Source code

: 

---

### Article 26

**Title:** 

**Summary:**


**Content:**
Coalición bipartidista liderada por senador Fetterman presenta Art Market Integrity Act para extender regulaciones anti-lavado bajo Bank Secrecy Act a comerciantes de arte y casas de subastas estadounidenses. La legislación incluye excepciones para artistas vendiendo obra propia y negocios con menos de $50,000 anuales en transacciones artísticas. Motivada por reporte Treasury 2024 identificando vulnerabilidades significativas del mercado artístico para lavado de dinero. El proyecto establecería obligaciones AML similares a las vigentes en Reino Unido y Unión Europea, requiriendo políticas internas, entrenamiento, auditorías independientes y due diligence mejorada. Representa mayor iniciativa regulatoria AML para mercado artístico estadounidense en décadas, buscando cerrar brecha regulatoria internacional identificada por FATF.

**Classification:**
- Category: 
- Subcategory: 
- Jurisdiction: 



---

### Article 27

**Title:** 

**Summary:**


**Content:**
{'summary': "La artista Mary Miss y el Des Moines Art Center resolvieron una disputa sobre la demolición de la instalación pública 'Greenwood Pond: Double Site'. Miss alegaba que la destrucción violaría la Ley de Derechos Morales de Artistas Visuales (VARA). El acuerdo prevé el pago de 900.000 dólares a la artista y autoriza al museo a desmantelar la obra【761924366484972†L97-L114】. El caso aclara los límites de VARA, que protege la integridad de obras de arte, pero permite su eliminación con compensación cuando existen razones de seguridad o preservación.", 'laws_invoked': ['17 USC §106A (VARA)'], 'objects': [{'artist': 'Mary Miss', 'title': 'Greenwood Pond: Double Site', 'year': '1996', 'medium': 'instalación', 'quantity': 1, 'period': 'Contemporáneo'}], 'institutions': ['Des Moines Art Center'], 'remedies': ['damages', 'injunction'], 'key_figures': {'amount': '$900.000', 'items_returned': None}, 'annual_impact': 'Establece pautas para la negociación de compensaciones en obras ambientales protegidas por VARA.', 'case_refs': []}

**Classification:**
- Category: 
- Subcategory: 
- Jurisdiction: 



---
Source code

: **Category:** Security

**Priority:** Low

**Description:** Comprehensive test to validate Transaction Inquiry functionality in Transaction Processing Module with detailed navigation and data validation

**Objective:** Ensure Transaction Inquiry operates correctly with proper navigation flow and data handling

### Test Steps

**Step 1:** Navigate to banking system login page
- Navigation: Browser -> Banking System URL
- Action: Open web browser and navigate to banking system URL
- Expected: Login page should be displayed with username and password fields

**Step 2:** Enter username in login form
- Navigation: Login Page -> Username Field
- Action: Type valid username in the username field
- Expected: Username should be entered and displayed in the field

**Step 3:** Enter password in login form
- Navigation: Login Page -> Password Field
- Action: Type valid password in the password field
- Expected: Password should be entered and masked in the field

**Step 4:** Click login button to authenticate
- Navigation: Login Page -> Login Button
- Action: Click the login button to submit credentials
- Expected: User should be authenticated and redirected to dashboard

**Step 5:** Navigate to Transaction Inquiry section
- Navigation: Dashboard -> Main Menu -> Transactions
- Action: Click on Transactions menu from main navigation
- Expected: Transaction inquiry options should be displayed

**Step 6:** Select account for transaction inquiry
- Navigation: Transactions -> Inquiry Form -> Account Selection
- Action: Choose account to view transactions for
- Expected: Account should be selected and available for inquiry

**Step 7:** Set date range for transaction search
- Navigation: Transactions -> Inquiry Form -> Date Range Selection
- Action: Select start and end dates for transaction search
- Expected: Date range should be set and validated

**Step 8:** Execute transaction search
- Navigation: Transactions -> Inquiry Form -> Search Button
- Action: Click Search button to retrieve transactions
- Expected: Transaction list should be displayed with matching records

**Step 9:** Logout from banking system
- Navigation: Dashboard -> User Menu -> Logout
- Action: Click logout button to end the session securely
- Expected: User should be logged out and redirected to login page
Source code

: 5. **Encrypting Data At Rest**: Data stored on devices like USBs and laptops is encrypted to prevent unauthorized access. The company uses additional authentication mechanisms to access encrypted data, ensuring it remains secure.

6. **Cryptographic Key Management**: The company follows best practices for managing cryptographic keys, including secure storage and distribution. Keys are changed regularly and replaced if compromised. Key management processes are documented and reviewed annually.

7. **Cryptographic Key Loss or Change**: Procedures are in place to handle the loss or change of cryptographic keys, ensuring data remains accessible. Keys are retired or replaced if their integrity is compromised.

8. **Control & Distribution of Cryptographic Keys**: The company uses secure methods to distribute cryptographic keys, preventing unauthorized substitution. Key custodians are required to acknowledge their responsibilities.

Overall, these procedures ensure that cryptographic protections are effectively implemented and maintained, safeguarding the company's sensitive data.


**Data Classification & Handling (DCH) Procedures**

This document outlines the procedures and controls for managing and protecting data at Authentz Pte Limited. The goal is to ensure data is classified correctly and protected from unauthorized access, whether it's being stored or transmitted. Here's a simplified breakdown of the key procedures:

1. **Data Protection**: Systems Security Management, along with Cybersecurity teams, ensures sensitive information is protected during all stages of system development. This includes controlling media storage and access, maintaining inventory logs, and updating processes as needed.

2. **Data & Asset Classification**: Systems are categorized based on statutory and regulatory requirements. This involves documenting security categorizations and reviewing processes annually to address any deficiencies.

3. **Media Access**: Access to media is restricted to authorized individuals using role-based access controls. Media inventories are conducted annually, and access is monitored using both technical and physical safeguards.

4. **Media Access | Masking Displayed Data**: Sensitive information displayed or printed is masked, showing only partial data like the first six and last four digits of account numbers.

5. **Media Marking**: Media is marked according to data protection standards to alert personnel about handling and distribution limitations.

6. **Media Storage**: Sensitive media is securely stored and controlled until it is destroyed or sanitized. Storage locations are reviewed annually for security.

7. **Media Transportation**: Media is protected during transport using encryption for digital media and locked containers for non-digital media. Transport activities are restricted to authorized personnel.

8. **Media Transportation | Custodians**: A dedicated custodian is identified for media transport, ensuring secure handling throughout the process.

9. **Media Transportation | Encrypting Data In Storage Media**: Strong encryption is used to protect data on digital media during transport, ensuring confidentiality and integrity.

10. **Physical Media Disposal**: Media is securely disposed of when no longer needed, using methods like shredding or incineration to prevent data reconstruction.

· · · · ·

**What the exercise asks**
Express every one of the lines above as a JSON list of strings, one string per line, omitting blank lines.

**Exercise solution**
[
  "Source code",
  ": ",
  "---",
  "### Article 26",
  "**Title:** ",
  "**Summary:**",
  "**Content:**",
  "Coalición bipartidista liderada por senador Fetterman presenta Art Market Integrity Act para extender regulaciones anti-lavado bajo Bank Secrecy Act a comerciantes de arte y casas de subastas estadounidenses. La legislación incluye excepciones para artistas vendiendo obra propia y negocios con menos de $50,000 anuales en transacciones artísticas. Motivada por reporte Treasury 2024 identificando vulnerabilidades significativas del mercado artístico para lavado de dinero. El proyecto establecería obligaciones AML similares a las vigentes en Reino Unido y Unión Europea, requiriendo políticas internas, entrenamiento, auditorías independientes y due diligence mejorada. Representa mayor iniciativa regulatoria AML para mercado artístico estadounidense en décadas, buscando cerrar brecha regulatoria internacional identificada por FATF.",
  "**Classification:**",
  "- Category: ",
  "- Subcategory: ",
  "- Jurisdiction: ",
  "---",
  "### Article 27",
  "**Title:** ",
  "**Summary:**",
  "**Content:**",
  "{'summary': \"La artista Mary Miss y el Des Moines Art Center resolvieron una disputa sobre la demolición de la instalación pública 'Greenwood Pond: Double Site'. Miss alegaba que la destrucción violaría la Ley de Derechos Morales de Artistas Visuales (VARA). El acuerdo prevé el pago de 900.000 dólares a la artista y autoriza al museo a desmantelar la obra【761924366484972†L97-L114】. El caso aclara los límites de VARA, que protege la integridad de obras de arte, pero permite su eliminación con compensación cuando existen razones de seguridad o preservación.\", 'laws_invoked': ['17 USC §106A (VARA)'], 'objects': [{'artist': 'Mary Miss', 'title': 'Greenwood Pond: Double Site', 'year': '1996', 'medium': 'instalación', 'quantity': 1, 'period': 'Contemporáneo'}], 'institutions': ['Des Moines Art Center'], 'remedies': ['damages', 'injunction'], 'key_figures': {'amount': '$900.000', 'items_returned': None}, 'annual_impact': 'Establece pautas para la negociación de compensaciones en obras ambientales protegidas por VARA.', 'case_refs': []}",
  "**Classification:**",
  "- Category: ",
  "- Subcategory: ",
  "- Jurisdiction: ",
  "---",
  "Source code",
  ": **Category:** Security",
  "**Priority:** Low",
  "**Description:** Comprehensive test to validate Transaction Inquiry functionality in Transaction Processing Module with detailed navigation and data validation",
  "**Objective:** Ensure Transaction Inquiry operates correctly with proper navigation flow and data handling",
  "### Test Steps",
  "**Step 1:** Navigate to banking system login page",
  "- Navigation: Browser -> Banking System URL",
  "- Action: Open web browser and navigate to banking system URL",
  "- Expected: Login page should be displayed with username and password fields",
  "**Step 2:** Enter username in login form",
  "- Navigation: Login Page -> Username Field",
  "- Action: Type valid username in the username field",
  "- Expected: Username should be entered and displayed in the field",
  "**Step 3:** Enter password in login form",
  "- Navigation: Login Page -> Password Field",
  "- Action: Type valid password in the password field",
  "- Expected: Password should be entered and masked in the field",
  "**Step 4:** Click login button to authenticate",
  "- Navigation: Login Page -> Login Button",
  "- Action: Click the login button to submit credentials",
  "- Expected: User should be authenticated and redirected to dashboard",
  "**Step 5:** Navigate to Transaction Inquiry section",
  "- Navigation: Dashboard -> Main Menu -> Transactions",
  "- Action: Click on Transactions menu from main navigation",
  "- Expected: Transaction inquiry options should be displayed",
  "**Step 6:** Select account for transaction inquiry",
  "- Navigation: Transactions -> Inquiry Form -> Account Selection",
  "- Action: Choose account to view transactions for",
  "- Expected: Account should be selected and available for inquiry",
  "**Step 7:** Set date range for transaction search",
  "- Navigation: Transactions -> Inquiry Form -> Date Range Selection",
  "- Action: Select start and end dates for transaction search",
  "- Expected: Date range should be set and validated",
  "**Step 8:** Execute transaction search",
  "- Navigation: Transactions -> Inquiry Form -> Search Button",
  "- Action: Click Search button to retrieve transactions",
  "- Expected: Transaction list should be displayed with matching records",
  "**Step 9:** Logout from banking system",
  "- Navigation: Dashboard -> User Menu -> Logout",
  "- Action: Click logout button to end the session securely",
  "- Expected: User should be logged out and redirected to login page",
  "Source code",
  ": 5. **Encrypting Data At Rest**: Data stored on devices like USBs and laptops is encrypted to prevent unauthorized access. The company uses additional authentication mechanisms to access encrypted data, ensuring it remains secure.",
  "6. **Cryptographic Key Management**: The company follows best practices for managing cryptographic keys, including secure storage and distribution. Keys are changed regularly and replaced if compromised. Key management processes are documented and reviewed annually.",
  "7. **Cryptographic Key Loss or Change**: Procedures are in place to handle the loss or change of cryptographic keys, ensuring data remains accessible. Keys are retired or replaced if their integrity is compromised.",
  "8. **Control & Distribution of Cryptographic Keys**: The company uses secure methods to distribute cryptographic keys, preventing unauthorized substitution. Key custodians are required to acknowledge their responsibilities.",
  "Overall, these procedures ensure that cryptographic protections are effectively implemented and maintained, safeguarding the company's sensitive data.",
  "**Data Classification & Handling (DCH) Procedures**",
  "This document outlines the procedures and controls for managing and protecting data at Authentz Pte Limited. The goal is to ensure data is classified correctly and protected from unauthorized access, whether it's being stored or transmitted. Here's a simplified breakdown of the key procedures:",
  "1. **Data Protection**: Systems Security Management, along with Cybersecurity teams, ensures sensitive information is protected during all stages of system development. This includes controlling media storage and access, maintaining inventory logs, and updating processes as needed.",
  "2. **Data & Asset Classification**: Systems are categorized based on statutory and regulatory requirements. This involves documenting security categorizations and reviewing processes annually to address any deficiencies.",
  "3. **Media Access**: Access to media is restricted to authorized individuals using role-based access controls. Media inventories are conducted annually, and access is monitored using both technical and physical safeguards.",
  "4. **Media Access | Masking Displayed Data**: Sensitive information displayed or printed is masked, showing only partial data like the first six and last four digits of account numbers.",
  "5. **Media Marking**: Media is marked according to data protection standards to alert personnel about handling and distribution limitations.",
  "6. **Media Storage**: Sensitive media is securely stored and controlled until it is destroyed or sanitized. Storage locations are reviewed annually for security.",
  "7. **Media Transportation**: Media is protected during transport using encryption for digital media and locked containers for non-digital media. Transport activities are restricted to authorized personnel.",
  "8. **Media Transportation | Custodians**: A dedicated custodian is identified for media transport, ensuring secure handling throughout the process.",
  "9. **Media Transportation | Encrypting Data In Storage Media**: Strong encryption is used to protect data on digital media during transport, ensuring confidentiality and integrity.",
  "10. **Physical Media Disposal**: Media is securely disposed of when no longer needed, using methods like shredding or incineration to prevent data reconstruction."
]